### Data to use
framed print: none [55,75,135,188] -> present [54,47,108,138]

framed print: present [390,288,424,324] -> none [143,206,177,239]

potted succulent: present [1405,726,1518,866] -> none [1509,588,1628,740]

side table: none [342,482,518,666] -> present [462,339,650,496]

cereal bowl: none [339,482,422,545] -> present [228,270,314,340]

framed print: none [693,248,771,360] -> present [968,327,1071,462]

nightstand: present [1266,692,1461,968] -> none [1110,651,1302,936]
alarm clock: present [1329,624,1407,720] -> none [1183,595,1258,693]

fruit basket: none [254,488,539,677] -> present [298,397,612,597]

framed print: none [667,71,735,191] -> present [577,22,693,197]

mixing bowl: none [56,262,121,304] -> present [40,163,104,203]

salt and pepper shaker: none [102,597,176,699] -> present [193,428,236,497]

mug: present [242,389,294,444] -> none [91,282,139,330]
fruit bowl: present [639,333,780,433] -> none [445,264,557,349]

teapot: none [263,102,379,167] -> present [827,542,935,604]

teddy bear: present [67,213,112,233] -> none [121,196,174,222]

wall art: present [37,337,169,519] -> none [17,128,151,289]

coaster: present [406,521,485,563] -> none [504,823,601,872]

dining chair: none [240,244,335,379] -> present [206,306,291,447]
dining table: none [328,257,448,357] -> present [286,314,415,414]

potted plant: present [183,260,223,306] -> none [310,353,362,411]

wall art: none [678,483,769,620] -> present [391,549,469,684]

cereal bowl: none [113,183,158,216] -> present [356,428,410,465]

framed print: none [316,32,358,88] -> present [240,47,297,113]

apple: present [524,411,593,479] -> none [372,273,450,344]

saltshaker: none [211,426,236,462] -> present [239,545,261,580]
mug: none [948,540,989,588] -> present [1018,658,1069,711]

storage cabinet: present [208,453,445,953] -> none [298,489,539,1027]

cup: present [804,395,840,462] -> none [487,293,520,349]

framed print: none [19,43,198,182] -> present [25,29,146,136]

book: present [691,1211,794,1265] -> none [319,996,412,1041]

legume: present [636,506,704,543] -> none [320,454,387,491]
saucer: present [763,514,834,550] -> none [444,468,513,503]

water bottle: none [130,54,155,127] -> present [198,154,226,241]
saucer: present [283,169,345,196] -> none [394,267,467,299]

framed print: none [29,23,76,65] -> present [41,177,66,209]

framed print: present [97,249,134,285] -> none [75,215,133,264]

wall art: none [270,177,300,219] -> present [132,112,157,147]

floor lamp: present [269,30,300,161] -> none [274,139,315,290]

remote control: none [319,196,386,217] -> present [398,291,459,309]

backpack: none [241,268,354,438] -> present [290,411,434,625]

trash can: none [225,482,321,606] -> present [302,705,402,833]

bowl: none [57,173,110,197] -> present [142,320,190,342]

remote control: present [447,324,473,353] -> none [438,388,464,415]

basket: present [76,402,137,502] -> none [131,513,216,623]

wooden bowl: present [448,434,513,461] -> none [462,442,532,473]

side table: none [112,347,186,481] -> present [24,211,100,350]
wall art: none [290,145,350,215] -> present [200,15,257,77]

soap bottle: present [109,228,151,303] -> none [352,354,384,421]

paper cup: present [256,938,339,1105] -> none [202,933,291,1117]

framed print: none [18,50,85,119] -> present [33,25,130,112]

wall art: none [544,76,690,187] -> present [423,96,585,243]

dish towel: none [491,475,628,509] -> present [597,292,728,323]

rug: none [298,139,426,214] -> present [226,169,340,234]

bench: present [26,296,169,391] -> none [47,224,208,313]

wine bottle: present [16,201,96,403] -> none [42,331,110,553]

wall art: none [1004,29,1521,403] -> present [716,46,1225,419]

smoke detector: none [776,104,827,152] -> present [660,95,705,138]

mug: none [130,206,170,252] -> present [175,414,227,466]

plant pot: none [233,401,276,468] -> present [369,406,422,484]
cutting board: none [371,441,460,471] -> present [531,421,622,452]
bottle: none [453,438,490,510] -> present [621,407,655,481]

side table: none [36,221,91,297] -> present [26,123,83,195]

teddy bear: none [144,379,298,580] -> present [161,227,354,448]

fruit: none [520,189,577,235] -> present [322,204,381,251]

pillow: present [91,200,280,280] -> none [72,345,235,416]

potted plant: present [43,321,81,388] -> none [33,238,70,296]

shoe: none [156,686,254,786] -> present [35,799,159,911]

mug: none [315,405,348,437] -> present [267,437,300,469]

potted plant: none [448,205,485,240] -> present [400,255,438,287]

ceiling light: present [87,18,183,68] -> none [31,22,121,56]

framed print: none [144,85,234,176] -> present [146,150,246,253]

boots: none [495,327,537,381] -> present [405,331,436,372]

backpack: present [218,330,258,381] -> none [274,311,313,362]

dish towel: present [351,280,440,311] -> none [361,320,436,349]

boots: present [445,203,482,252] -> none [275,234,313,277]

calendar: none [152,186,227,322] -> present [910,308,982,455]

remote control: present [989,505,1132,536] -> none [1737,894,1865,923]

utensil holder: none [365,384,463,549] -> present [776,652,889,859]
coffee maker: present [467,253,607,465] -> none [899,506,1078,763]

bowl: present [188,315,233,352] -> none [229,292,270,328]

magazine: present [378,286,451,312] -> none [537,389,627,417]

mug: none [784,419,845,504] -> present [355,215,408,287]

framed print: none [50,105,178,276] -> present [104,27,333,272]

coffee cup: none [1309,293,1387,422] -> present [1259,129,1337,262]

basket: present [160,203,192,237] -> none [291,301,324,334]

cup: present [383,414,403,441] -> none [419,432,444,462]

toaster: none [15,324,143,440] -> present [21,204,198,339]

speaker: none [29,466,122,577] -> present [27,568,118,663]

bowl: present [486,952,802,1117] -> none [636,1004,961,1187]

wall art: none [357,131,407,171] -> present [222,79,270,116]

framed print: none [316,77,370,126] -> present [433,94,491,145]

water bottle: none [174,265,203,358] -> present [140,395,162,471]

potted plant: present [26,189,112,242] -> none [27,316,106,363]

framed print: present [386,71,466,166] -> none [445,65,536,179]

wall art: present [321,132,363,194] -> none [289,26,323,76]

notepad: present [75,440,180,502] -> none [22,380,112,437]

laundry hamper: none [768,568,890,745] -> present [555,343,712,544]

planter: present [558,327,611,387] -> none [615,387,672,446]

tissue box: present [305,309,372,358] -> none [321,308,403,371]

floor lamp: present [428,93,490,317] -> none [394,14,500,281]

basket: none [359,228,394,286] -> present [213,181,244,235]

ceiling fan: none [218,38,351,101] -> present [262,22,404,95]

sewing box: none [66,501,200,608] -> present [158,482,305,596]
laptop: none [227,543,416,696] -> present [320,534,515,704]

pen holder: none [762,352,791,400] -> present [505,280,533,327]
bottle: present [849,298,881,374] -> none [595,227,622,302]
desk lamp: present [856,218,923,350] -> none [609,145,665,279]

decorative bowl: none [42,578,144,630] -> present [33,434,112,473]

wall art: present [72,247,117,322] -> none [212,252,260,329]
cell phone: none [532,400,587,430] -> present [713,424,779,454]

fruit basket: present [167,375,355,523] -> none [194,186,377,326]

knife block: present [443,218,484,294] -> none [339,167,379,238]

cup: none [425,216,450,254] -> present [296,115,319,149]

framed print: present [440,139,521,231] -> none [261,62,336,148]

### What is being asked
Word for word, restate the lines of the listing above starting at the line with "remote control: present [989,505,1132,536]" and ending at the line with "bowl: present [188,315,233,352]", and nothing outside them.

### Reply to the task
remote control: present [989,505,1132,536] -> none [1737,894,1865,923]

utensil holder: none [365,384,463,549] -> present [776,652,889,859]
coffee maker: present [467,253,607,465] -> none [899,506,1078,763]

bowl: present [188,315,233,352] -> none [229,292,270,328]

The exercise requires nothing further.